If the over-the-air DTV channel is in the VHF low or high band, the 8-VSB signal probably will affect just the equivalent cable channel. If the ingressor is in the UHF band, the 2 MHz overlap between over-the-air UHF channels and cable channels means that one over-the-air channel may affect two adjacent cable channels! This is discussed in my January column at www.cable360.net/ct/operations/bestpractices/33177.html.
Tracking down the location(s) where DTV ingress is entering the plant may get a little tricky, although the divide-and-conquer technique is arguably the best approach.

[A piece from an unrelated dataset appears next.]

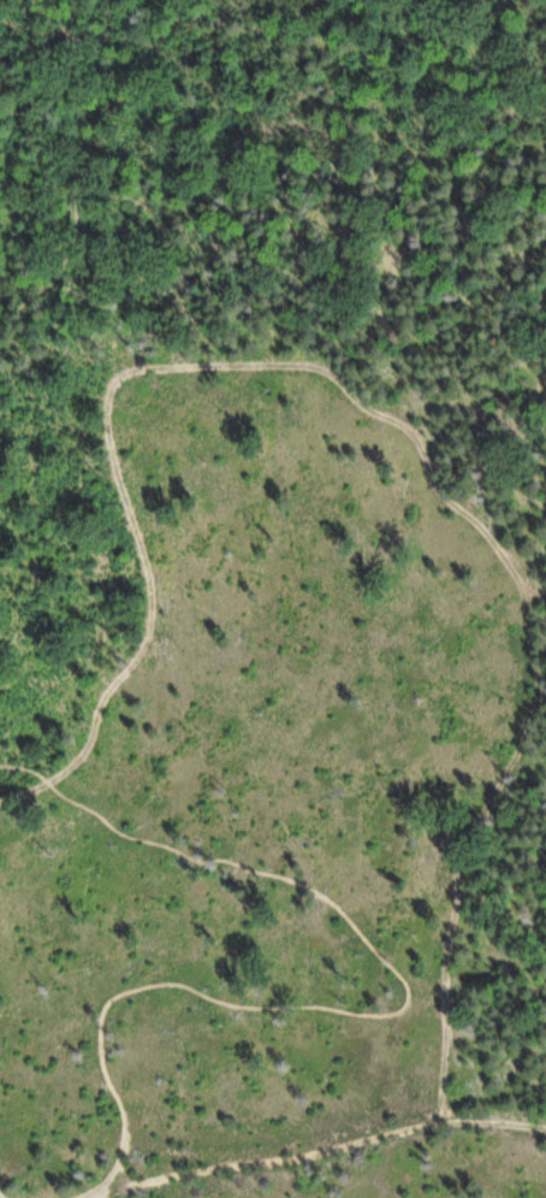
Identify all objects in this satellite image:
road: (79, 172)
road: (398, 1012)
road: (321, 1153)
road: (2, 1195)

Look for degraded MER and/or BER on the affected cable channel(s) and also fuzzier than normal constellation symbol landings – sorry, no donut patterns with a noise-like ingressor – to discern potential DTV ingress. I’ve not tried to look for a culprit 8-VSB signal under the haystack with a QAM analyzer that supports this function, nor am I certain it would even work. Evaluating BER, MER, and the constellation display will be the best bet.
When troubleshooting potential downstream ingress of any kind, don’t rule out checking the over-the-air spectrum to see if the suspected ingressor is present there.
Ron Hranac is a technical leader, broadband network engineering, for Cisco Systems and senior technology editor for Communications Technology.